> **THE TASK**
Which of the lines below include the word "disableBFCache"? Pull each one out.

(Collected data)

=-=-=

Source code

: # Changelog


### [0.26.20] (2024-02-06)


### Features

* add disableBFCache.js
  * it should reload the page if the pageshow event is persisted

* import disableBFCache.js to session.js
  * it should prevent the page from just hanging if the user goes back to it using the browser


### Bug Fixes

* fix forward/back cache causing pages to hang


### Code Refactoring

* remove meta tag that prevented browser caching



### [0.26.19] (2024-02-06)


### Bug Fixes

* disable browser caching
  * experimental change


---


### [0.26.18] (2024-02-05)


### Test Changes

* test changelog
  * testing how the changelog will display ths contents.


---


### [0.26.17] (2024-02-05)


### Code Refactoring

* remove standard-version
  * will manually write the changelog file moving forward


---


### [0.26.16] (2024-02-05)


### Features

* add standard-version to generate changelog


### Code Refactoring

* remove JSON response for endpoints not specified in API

=-=-=

> **ANSWER**
* add disableBFCache.js
* import disableBFCache.js to session.js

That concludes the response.